An example justifying this theory is found in the case of Henry of Essex in 1163. He was a favorite of Henry II. and one of the most powerful nobles of his day, till he was accused of treason by his kinsman Robert de Montfort for having abandoned his king when in desperate straits in the Welsh war of 1157. A duel ensued, fought on an island of the Thames near Reading, in presence of an immense assemblage. Henry had been a bad neighbor to the Abbey of St. Edmund, and when engaged in the desperate contest he was dismayed at seeing the angry saint hovering in the air and threatening him; nor was this all, for Gilbert de Cerivilla, whom he had unjustly put to death, likewise appeared and menaced him. The inevitable result of this was his defeat; he was left for dead on the field, but at the instance of his powerful kindred his body was allowed Christian burial in the Abbey of Reading. Carried thither he unexpectedly revived and embraced a religious life in the abbey, where years afterwards he related the story of his discomfiture to the veracious chronicler who has handed it down.[383]

That the combatants themselves did not always feel implicit confidence in the event, or rely solely upon the righteousness of their cause, is shown by the custom of occasionally bribing Heaven either to assist the right or to defend the wrong. Thus, in the eleventh century, we find the monastery of St. Peter at Bèze in the enjoyment of certain lands bestowed on the Saint by Sir Miles the Stammerer, who in this way endeavored to purchase his assistance in a combat about to take place—a bargain no doubt highly appreciated by the worthy monks.[384] According to the belief of the pious, Heaven might be propitiated by less venal means, for Cæsarius of Heisterbach relates on the authority of an eye-witness that when Henry VI. entered Lombardy in 1196, a castellan was accused before him of oppression and rapine by his neighbors, who produced a champion of enormous size to vindicate their case. The Emperor decreed the battle, when the brother of the accused offered himself for the defence—a slender and most unequal antagonist.
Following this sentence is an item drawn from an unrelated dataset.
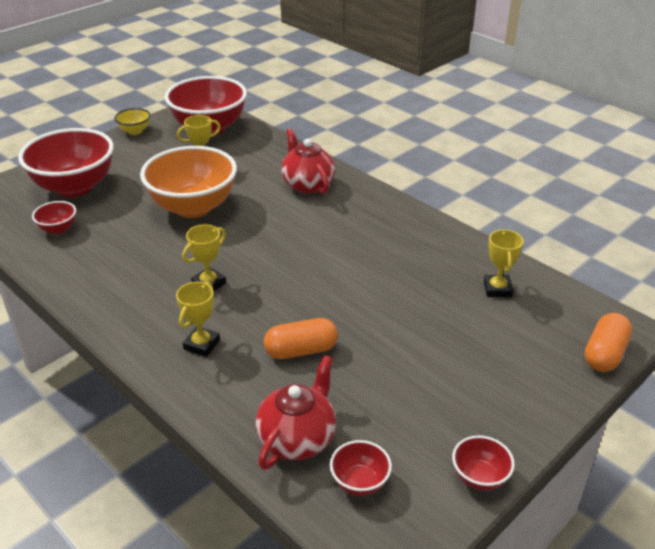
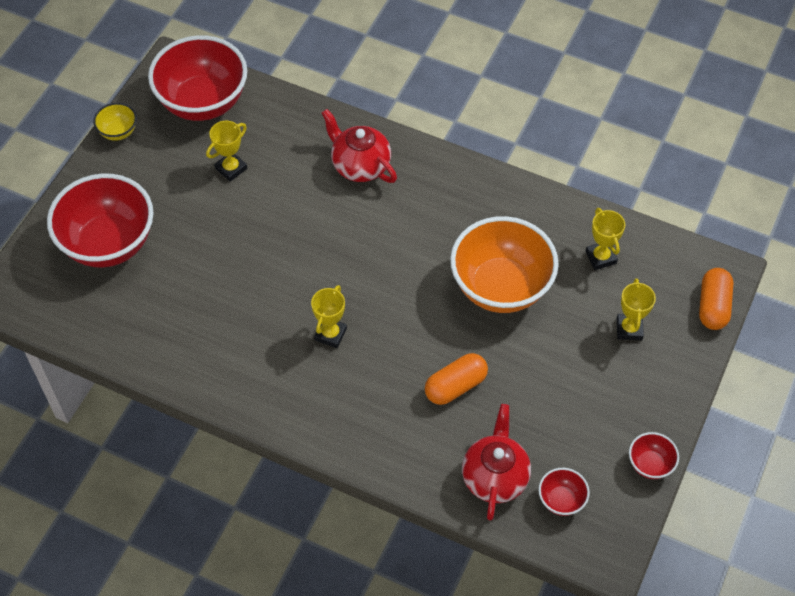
camera: 20 degrees left, 20 degrees up
(58, 229) = (132, 310): red bowl -> none
(193, 207) = (257, 235): orange bowl -> orange bowl (501, 287)
(201, 344) = (363, 408): yellow trophy -> yellow trophy (629, 329)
He prepared himself for the strife, however, by assiduous confession and prayer, and easily overcame his huge adversary; and thus, exclaims the worthy chronicler, a guilty man escaped the death he had deserved, solely by virtue of the humble confession of his brother.[385] Cæsarius also mentions another case, in a duel decreed by Frederic Barbarossa between a knight and a gigantic champion, where the inequality was more than counterbalanced by the fact that the knight piously took the precaution of receiving the sacrament before entering the lists, and thus was enabled to overcome his adversary.[386]

Less creditable means were sometimes employed, and men did not hesitate, with the unreasoning inconsistency characteristic of superstition, to appeal to God and at the same time endeavor to influence God’s judgment by the use of unlawful expedients. This was not confined to the laity. In 1355 there was an important suit between the Bishop of Salisbury and the Earl of Salisbury respecting the ownership of a castle, in which the combat was adjudged. When the champions entered the lists the customary examination of their arms and accoutrements was made, and the combat was adjourned in consequence, as it was said, of finding in the coat of the episcopal champion certain rolls containing prayers and charms. The case was finally compromised by the bishop paying fifteen hundred marks to the earl for the disputed property.[387] That precautions against such devices were deemed necessary is shown by the oath required of all combatants, whether principals or champions, that they had on them no charms or conjurations to affect the result.[388] A quaint formula for this is the oath of the champion in the case of Low _vs._ Paramore in 1571—“This hear you justices that I have this day neither eat, drunk, nor have upon me either bone, stone, ne glass or any enchantment, sorcery, or witchcraft where-through the power of the Word of God might be inleased or diminished and the devil’s power increased, and that my appeal is true, so help me God and his saints and by this Book.”[389]